Anyways, anyone who knows me well enough, knows I enjoy the occasional RANT. A good rant too, like one where I just kind of verbally spew out whatever is in my head until I need a breath. You see, my problem is I think many things. Deep mysterious things (ooo ahhh). But my articulation of these things is limited so I hold it all in my head, in some dark back corner of my brain and once someone says whatever safe word that is holding it all in, I explode! THIS IS WHAT I THINK AHHH TAKE IT TAKE IT. TAKE IT NOW. Its not very subtle but hey, I'm blogging now so give me a break. Trust me, its not always that aggressive, sometimes it is and will just come out, but usually I just start talking and don't shut up because I demand attention at all times and believe my ideas are always correct. They're not. I know this. Sorry? I dunno. I blame society. I don't know what for, but I do.

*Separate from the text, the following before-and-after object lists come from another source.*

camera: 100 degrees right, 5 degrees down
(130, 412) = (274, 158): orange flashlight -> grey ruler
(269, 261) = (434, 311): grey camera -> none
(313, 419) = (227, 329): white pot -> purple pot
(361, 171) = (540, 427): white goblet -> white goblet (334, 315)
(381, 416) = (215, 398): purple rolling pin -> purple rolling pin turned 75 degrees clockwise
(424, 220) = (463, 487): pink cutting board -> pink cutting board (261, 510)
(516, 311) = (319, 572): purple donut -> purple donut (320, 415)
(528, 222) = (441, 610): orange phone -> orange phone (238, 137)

Ok, so where was I going. Ah yes, THE RANT. As you can see, the above paragraph is a mini rant. I had to stop myself and stay on topic. So I love a good rant. Today's rant is about FACEBOOK. Who doesn't love Facebook? Everyone loves Facebook. You are LYING when you say you hate it. I know I am. You love it. You love posting pictures, you love commenting and you love the attention. I do this all the time. I say I hate Facebook then 10 minutes later I'm cruising through someones pictures. I hate that I love it so much. I want more human interaction. People get so confident on Facebook - messaging me like "Hey cutie whats up????" ........... Like OK, if this was real life and this guy and I were at a bar, he would not have come over and said anything to me. I am convinced that the type of guys who seriously try to chat on Facebook have no game in real life. This is why Lamebook works for them (see, there I go again). And no one in their right mind would use that much punctuation. No one is THAT interested. Relax buddy. I see right through you.

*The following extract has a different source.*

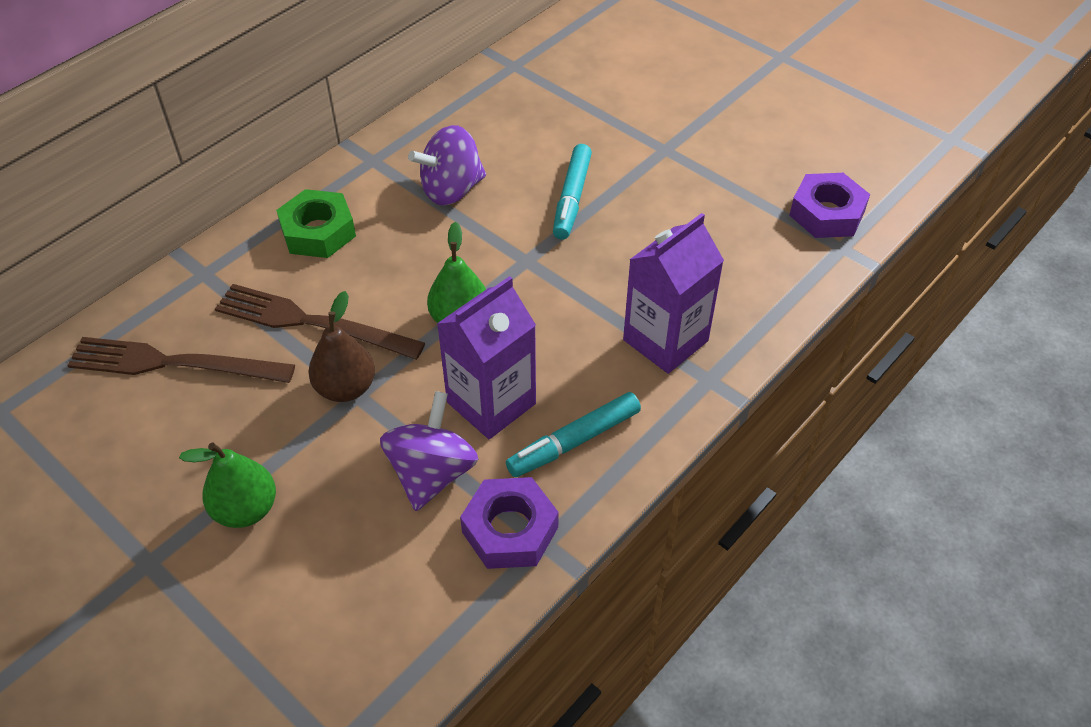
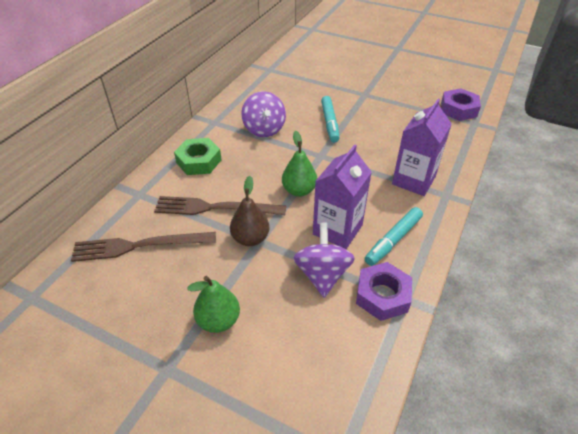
camera: 15 degrees left, 5 degrees down
(451, 190) = (264, 129): purple spinning top -> purple spinning top turned 60 degrees counterclockwise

Anyways, this Facebook rant is about human interaction and confidence. It is slowly making human interaction weirder than virtual interaction and its killing my own confidence. How you ask? I want to lay in my bed all day on a Monday and believe everyone who graduated college is in the same boat as me. We are all looking for jobs and will eventually get there and be great, blah blah blah. You know what its actually doing? Showing me how many people are getting real jobs while I sit here feeling like a big pile of shit for not being at work right now. FUCK. I am still jobless. Like I'm scrolling through everyone's lives on Facebook being like "How is this bitch on vacation AGAIN. I need a vacation, wait no I dont" and "damn that person just got a cool job, WHY DIDN'T I GET A COOL JOB" and "Oh my god her shoes are unreal, I need more high heels. I need to dress better" and "Her body is unreal, I need to stop eating/ laying in bed all day" and "They just got a job!? dammit I SUCK". Sigh. This is my life. This is my life at this current moment.
Like, OK I know that I'll definitely be fine and get a job. But some days I log on to facebook and I'm like damn. I am doing something wrong. But then I scroll a little farther down and I see girls who type like this :
LyKe OmGZZZzzZ I **LOoOVe** mii Baby bOy ToOOo
MUCH OmgZzzzz LOLzz ~ bACk OFF BiTchEzzz OR ELSE***** #%*^% xOXoXx
~~PieCE oUT<33333333
and I feel much better.
**Side note, the above shitshow was actually a status I posted. AS A JOKE on Valentines day to out-embarrass my boyfriend. He ended up topping me and making a horribly more embarrassing status. (Don't tell him I think he won that competition either.) AND, I only know how to do that because its what I see girls doing on my news feed daily. That actually took me like 15 min to type like that. I really had to think about it too, "like which letters should be capitalized" which made me feel better. I enjoy grammar and punctuation way too much to ever type like that. It actually hurts my soul that I typed it out so accurately and publicly..... I can read.